O que não funciona e quando usar outra coisa
O script não tem suporte nativo a filas distribuídas. Se você tentar rodar múltiplos alvos simultâneos num servidor único, a concorrência vira um problema de race condition nos arquivos de log. Eu já vi pessoas tentarem contornar isso com GNU Parallel e acabaram com processos órfãos rodando por horas. Para cenários maiores que envolvam dezenas de hosts, considere usar o Ansible ou o SaltStack junto com o teleco o coelhinho, usando ele apenas como executor de tarefas específicas que esses sistemas não cobrem. Não tente forçar o teleco o coelhinho a fazer algo que ele não foi projetado pra fazer. Ele é bom numa faixa estreita de automação simples, mas escala mal além disso.

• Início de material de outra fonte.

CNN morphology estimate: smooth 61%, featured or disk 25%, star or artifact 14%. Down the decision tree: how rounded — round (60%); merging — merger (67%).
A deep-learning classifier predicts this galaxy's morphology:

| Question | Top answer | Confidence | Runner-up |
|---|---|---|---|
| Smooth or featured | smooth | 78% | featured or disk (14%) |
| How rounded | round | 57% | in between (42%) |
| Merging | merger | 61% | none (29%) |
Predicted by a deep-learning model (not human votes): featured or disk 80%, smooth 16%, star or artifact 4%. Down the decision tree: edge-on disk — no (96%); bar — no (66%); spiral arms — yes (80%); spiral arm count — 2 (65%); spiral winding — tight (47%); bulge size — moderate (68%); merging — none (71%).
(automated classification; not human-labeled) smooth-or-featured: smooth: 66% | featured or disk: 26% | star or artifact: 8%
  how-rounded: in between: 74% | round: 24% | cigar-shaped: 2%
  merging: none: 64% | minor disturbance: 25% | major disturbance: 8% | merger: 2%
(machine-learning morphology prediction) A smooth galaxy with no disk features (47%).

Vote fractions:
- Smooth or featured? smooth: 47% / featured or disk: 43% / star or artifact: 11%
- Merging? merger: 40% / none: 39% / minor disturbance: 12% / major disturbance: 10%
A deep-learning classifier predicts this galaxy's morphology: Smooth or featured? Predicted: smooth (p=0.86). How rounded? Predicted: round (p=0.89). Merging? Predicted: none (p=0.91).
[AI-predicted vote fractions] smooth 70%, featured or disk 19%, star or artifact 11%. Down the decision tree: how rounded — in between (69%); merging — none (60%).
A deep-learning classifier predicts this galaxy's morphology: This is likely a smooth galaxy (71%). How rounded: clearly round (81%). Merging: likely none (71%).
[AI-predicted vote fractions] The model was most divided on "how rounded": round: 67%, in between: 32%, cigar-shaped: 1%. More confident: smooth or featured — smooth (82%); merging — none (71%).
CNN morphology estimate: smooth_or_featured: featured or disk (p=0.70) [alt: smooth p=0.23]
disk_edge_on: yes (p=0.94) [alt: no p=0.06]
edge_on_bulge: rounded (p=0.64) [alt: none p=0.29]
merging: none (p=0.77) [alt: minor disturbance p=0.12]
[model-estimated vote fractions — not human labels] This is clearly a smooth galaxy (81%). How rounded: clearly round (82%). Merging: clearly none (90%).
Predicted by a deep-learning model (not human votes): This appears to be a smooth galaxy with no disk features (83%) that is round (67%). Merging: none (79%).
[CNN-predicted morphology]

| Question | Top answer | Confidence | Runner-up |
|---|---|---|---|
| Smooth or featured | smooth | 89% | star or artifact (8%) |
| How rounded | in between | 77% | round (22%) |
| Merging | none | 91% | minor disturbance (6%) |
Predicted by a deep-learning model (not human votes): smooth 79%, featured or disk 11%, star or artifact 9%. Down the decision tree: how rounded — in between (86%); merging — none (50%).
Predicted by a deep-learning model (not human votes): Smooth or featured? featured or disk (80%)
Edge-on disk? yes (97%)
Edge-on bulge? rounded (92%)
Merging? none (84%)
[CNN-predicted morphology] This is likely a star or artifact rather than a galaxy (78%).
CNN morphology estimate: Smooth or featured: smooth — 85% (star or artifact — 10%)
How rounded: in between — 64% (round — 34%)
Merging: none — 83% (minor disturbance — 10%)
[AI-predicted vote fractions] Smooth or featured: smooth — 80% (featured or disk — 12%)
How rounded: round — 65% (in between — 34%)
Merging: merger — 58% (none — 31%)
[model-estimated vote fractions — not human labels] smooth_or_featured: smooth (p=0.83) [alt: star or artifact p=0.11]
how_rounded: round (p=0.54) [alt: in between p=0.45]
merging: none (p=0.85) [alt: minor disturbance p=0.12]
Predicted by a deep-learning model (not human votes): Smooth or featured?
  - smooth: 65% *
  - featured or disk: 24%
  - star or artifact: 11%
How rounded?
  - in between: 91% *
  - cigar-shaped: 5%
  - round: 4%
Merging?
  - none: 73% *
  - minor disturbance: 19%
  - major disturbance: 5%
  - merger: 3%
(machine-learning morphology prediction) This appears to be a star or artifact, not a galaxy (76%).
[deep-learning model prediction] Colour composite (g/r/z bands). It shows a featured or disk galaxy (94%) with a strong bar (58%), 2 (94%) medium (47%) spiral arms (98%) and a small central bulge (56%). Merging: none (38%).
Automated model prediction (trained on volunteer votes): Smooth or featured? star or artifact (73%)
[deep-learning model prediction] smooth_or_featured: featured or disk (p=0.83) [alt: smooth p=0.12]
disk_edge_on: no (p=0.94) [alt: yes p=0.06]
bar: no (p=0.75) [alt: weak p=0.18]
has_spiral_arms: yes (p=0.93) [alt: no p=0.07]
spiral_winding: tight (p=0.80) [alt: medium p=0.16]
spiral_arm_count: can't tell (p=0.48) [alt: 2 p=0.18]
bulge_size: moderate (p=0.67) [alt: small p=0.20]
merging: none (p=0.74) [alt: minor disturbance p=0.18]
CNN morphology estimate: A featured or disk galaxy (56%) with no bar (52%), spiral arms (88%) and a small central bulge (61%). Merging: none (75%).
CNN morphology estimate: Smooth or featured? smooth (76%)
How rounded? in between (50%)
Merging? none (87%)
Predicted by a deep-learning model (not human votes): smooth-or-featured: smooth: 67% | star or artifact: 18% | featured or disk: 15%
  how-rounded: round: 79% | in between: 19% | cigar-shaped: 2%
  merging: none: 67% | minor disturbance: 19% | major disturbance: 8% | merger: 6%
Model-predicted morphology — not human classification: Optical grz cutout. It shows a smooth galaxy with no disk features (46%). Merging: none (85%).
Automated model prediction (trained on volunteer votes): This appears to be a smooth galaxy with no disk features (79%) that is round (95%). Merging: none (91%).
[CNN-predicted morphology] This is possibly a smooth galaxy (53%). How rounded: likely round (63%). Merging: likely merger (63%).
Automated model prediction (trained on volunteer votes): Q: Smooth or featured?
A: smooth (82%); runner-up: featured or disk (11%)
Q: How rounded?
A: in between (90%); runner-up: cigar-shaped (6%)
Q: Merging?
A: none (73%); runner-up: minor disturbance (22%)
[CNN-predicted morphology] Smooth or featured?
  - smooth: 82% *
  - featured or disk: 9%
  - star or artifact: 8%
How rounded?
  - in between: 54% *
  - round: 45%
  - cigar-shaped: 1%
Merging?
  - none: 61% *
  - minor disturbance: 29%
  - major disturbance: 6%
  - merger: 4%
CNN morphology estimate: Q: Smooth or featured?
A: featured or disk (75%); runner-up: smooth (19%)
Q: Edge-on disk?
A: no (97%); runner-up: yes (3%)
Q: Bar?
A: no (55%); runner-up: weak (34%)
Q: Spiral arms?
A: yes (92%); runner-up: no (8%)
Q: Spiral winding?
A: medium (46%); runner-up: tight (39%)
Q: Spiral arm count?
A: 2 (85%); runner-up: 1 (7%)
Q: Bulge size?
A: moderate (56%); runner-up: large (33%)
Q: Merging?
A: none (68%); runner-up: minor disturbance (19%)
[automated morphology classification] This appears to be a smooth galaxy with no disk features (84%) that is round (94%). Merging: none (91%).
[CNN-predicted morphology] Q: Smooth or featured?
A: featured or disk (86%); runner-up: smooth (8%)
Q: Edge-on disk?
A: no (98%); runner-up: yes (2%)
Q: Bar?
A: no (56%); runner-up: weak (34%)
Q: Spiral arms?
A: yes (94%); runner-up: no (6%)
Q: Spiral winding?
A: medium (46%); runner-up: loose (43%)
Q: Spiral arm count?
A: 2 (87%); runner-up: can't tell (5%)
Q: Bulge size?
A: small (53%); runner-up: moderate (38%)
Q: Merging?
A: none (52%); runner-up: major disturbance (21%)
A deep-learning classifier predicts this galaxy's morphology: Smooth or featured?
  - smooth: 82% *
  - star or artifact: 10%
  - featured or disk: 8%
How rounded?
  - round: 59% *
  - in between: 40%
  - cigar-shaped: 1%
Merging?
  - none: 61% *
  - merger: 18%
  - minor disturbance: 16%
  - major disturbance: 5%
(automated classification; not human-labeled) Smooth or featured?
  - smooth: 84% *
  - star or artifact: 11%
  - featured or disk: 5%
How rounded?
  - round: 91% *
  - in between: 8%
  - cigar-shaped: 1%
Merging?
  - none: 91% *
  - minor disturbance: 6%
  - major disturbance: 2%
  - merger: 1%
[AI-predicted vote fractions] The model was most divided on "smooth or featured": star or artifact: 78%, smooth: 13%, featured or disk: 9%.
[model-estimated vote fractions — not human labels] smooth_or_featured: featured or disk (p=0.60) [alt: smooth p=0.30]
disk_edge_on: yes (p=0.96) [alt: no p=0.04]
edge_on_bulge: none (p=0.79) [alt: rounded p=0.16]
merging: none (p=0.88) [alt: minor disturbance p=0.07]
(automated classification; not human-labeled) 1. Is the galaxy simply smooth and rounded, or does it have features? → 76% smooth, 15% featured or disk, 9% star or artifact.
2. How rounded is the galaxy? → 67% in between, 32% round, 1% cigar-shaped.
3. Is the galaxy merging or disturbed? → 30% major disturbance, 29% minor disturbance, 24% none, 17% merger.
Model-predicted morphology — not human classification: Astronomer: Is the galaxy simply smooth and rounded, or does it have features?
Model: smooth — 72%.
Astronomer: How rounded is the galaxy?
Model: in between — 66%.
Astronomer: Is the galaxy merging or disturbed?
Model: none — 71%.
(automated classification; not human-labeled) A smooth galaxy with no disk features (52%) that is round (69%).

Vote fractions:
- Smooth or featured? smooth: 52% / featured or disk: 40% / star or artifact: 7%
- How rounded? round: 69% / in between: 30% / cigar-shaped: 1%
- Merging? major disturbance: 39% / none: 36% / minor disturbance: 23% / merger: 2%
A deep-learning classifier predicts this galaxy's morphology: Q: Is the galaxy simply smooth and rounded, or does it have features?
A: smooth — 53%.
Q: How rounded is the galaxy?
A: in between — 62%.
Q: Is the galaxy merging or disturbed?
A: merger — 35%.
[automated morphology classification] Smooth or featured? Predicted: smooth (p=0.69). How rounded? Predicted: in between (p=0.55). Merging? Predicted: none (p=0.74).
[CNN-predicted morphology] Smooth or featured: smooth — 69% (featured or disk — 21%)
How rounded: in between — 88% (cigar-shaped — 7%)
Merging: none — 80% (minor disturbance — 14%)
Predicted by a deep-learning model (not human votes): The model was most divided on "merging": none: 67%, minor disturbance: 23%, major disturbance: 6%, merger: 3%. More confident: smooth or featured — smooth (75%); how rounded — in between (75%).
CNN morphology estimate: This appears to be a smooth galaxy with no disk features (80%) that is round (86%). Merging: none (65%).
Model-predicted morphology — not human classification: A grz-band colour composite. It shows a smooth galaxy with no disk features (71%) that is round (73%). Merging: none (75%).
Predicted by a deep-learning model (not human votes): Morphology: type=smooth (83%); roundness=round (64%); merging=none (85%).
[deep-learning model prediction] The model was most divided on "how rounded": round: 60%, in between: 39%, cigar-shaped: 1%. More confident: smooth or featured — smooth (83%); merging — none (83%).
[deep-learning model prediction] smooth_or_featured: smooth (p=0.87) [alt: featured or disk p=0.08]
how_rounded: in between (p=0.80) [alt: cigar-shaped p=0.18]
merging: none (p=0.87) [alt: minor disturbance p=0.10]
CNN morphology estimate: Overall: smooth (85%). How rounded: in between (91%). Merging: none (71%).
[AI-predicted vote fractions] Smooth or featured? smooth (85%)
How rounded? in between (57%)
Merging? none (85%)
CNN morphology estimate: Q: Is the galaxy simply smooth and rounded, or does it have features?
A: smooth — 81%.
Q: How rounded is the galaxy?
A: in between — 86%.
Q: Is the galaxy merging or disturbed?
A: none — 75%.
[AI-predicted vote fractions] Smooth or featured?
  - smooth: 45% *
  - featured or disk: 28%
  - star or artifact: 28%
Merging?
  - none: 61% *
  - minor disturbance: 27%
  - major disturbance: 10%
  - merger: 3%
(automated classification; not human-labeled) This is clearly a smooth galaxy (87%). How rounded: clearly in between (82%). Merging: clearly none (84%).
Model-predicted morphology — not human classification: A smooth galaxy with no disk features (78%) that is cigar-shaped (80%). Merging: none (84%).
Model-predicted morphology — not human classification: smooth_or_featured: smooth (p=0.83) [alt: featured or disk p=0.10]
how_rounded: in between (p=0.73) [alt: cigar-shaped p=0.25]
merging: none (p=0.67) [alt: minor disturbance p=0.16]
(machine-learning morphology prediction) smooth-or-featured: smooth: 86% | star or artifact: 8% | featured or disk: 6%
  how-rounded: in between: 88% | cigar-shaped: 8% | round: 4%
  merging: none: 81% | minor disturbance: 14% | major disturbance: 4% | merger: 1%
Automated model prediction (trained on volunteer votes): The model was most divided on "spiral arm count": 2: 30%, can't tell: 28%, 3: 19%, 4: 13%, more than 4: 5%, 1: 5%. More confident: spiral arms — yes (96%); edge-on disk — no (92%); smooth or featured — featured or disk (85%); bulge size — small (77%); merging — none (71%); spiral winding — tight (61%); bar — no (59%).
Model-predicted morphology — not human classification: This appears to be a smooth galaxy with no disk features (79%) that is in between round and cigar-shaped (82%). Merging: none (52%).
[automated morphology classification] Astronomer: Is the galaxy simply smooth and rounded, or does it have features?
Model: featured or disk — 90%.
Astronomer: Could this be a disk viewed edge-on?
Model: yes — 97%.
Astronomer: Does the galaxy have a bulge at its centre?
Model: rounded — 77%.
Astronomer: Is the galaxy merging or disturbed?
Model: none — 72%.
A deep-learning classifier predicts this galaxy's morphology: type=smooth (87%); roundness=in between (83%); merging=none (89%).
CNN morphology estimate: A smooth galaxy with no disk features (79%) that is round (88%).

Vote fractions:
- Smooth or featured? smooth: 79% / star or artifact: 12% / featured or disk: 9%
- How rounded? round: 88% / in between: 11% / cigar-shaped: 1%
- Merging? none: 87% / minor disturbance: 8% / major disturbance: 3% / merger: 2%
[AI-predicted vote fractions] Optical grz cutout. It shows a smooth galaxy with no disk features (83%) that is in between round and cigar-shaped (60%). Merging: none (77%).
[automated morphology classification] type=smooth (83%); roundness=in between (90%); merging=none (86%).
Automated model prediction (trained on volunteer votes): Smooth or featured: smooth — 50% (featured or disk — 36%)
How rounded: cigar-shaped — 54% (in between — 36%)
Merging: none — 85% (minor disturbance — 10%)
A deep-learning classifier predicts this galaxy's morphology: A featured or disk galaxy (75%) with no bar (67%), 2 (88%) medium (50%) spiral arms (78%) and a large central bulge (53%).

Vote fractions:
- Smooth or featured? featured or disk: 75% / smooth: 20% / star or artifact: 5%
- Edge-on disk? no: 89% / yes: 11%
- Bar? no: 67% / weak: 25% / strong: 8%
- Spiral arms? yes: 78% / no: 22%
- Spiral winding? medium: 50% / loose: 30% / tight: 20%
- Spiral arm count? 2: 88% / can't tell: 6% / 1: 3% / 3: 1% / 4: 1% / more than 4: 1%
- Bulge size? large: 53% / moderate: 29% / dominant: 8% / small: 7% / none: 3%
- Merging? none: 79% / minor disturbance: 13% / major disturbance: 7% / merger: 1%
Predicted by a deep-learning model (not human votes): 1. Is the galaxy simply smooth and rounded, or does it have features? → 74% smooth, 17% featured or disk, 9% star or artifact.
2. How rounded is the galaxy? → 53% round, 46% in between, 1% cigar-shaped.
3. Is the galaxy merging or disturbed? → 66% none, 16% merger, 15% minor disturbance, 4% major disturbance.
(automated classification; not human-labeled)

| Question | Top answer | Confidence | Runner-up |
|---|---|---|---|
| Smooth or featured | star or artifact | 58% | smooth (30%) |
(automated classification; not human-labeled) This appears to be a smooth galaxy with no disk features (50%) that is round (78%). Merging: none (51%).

Outro limitação real: o script não tem interface gráfica, não tem API REST, e os logs vão só pra stdout e stderr. Se você precisa de monitoramento ou dashboards, terá que construir um wrapper por conta própria. Eu fiz um script simples em bash que redireciona a saída pros logs rotativos e dispara um alerta via webhook quando detecta linhas com ERROR ou FATAL. Funcionou bem por um tempo até eu perceber que estava reinventando algo que o logrotate + sentry já resolveria de forma mais robusta. No final das contas, teleco o coelhinho é útil pra quem precisa de algo simples que rode num servidor e esqueça. Mas exige que você entenda como ele funciona por dentro, senão você gasta mais tempo consertando os problemas dele do que ganhando com a automação.